Trump’s advisers say some of the churn is to be expected from a president with an unconventional style and little regard for Washington convention. They counter the notion of a White House in crisis by pointing to Trump’s well-received nomination of Neil Gorsuch to the Supreme Court. They appeal for patience, noting that the administration is indeed in its early days.
Missteps
But early missteps can be difficult to overcome, particularly for a president like Trump, who took office with historically low favorability ratings and has continued to lose support since his inauguration. According to Friday’s Gallup daily tracking poll, 54 percent of Americans disapprove of his performance on the job.
James Thurber, who founded the Center for Congressional and Presidential Studies at American University, blamed Trump for an apparent “misunderstanding or ignorance of how the separation of powers works” that is hurting him at a time “where he should have much more success.”
Trump is hardly the first president to stumble through his early days in arguably one of the hardest jobs in the world. Bill Clinton’s presidency got off to a chaotic start and was quickly shrouded by an ethics controversy involving the firing of employees at the White House travel office. Jimmy Carter, another Washington outsider, clashed with his own party. Richard Nixon struggled to unite a deeply divided nation.
“There have been moments like this in history in terms of where the country is, in terms of the president kind of having a chaotic couple of months,” said David Greenberg, a historian at Rutgers University. Still, he said Trump’s challenges are exacerbated by his “complete inexperience in the political arena, his personality and style.”
Trump campaigned as an outsider — celebrating his lack of political experience by selling himself as a dealmaker willing to buck Republican orthodoxy and his own party’s leadership. He alone would reshape Washington.
He’s tried governing the same way. His actions are a blitz. He rarely consults old Washington hands. And he hangs the threat of retribution over anyone who challenges him. And now he and his party have been dealt a stinging defeat on a signature campaign promise, a defeat that further weakens a president whose approval rating has hovered under 40 percent and humiliates Republicans who have pledged for seven long years to undo President Barack Obama’s health care law.

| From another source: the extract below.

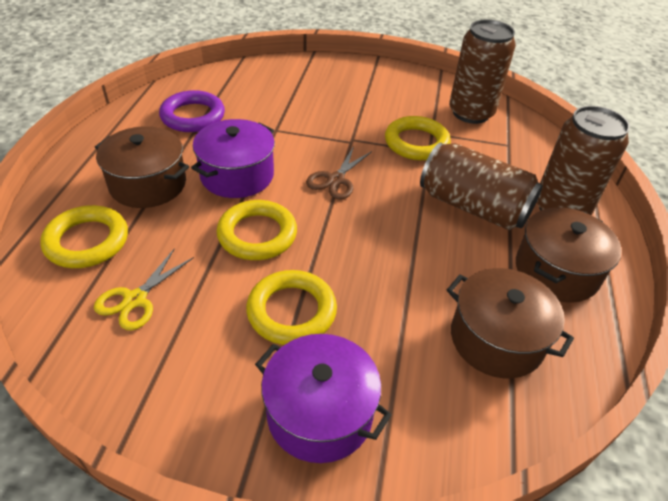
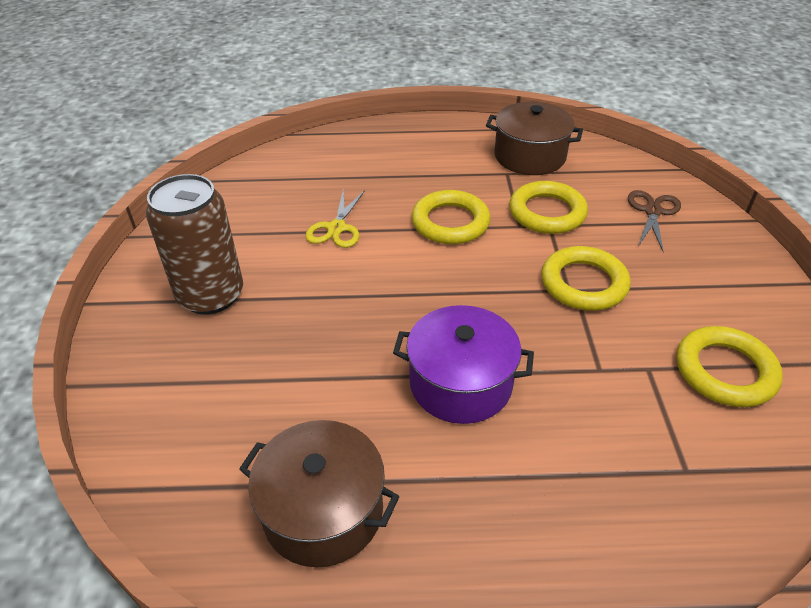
brown can: 3 -> 1
brown pot: 3 -> 2
purple pot: 2 -> 1
purple ring: 1 -> 0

Trump’s haphazard approach on Friday to the health care bill — first demanding a House vote despite an uncertain result, then suddenly suggesting he’d support a future bipartisan solution — underscored Trump’s political identity: He is an independent, seemingly uninterested in leading a political party or unifying the federal government. The failed vote — despite Republican control of the White House and both houses of Congress — highlighted severe cracks within the GOP that Trump’s presidency won’t easily mend.
Reform
Trump now wants to turn to tax reform, an ambitious, complicated plan at the center of his agenda, and he does so wounded by the health care collapse as well as the uncertain legal status of his travel ban and an ongoing federal investigation into possible contacts and coordination between his campaign aides and Russian officials.
The loss exposed a limit to Trump’s go-it-alone style, one forged over decades in the business world and seemingly proven effective by his improbable win. The novice campaigner used the sheer force of his celebrity and personality to draw loyal supporters and frequently bend the Republican Party to his whims.
He defied the party leadership repeatedly, skipped a debate, refused to sign a loyalty pledge and turned the scathing power of his Twitter account on fellow Republicans even after he clinched the nomination and the party pined for unity.
“This is who he is. He’s a dealmaker. He knows how to do deals and there’s no deal here,” said Ed Cox, chairman of New York state’s Republican party, who has known Trump for decades, sometimes as friend, sometimes as foe. “He always wants to move on to the next thing, even going it alone.”
But experts say that maverick style has hurt his ability to govern effectively.